If you are looking for additional capital from financial institutions or investors, you may need to undertake a fairly detailed financial analysis.
How can financial analysis help you manage your business more effectively? Are you sure that you're making the best use of all the information contained in quarterly or annual financial statements from your accountant?
Accountants and financial professionals have developed a systematic way of arranging and comparing the numbers on your financial statements to make sound business decisions. The following sections are some of the most commonly used tools for financial analysis:
Financial statements, including the income statement, balance sheet, statement of changes in financial position, and statement of changes in owners' equity, identify unfavorable trends and tendencies in your business' operations (e.g., the unhealthy buildup of inventory or accounts receivable), before the situation becomes critical. The statements will help you:
- Monitor your cash flow requirements on a timely basis, and identify financing needs early.
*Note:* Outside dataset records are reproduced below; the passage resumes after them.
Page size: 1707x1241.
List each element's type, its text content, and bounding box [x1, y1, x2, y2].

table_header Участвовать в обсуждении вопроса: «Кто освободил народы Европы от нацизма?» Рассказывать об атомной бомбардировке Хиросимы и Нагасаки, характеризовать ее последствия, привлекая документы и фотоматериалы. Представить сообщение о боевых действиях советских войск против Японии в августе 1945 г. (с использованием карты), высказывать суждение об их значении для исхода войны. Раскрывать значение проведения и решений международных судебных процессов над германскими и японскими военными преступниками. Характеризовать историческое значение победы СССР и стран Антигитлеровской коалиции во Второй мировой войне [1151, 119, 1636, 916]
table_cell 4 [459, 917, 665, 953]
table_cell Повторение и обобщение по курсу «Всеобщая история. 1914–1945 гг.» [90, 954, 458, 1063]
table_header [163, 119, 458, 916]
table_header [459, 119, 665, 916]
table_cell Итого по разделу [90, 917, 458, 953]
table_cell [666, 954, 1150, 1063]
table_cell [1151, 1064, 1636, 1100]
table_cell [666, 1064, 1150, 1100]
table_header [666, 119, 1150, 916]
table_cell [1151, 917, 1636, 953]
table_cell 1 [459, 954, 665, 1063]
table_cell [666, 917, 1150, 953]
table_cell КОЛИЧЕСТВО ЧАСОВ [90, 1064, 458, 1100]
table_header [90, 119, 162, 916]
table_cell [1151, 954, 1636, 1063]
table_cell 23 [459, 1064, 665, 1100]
- Monitor important indicators of financial health such as liquidity ratios, efficiency ratios, profitability ratios, and solvency ratios.
- Monitor periodic increases and decreases in company wealth - owners' and/or stockholders' equity.
- Monitor your performance against your financial plan, if you have developed one.
Business ratios identify key relationships between financial data and allow you to monitor your liquidity, profitability, and efficiency. These ratios are simple to calculate; however, the ratios are powerful tools that allow you to immediately seize the relationship, such as debt over equity or inventory turnover.
In addition, you can assess the performance of your business over time, compare your business to others in the same industry, or compare your business to others of a similar size when you calculate a group of ratios at the end of every accounting period. Banks use business ratios to evaluate businesses that apply for loans by comparing the businesses' numbers with that of their industries and business sizes. Creditors, to determine whether or not to extend credit to you, could also use business ratios.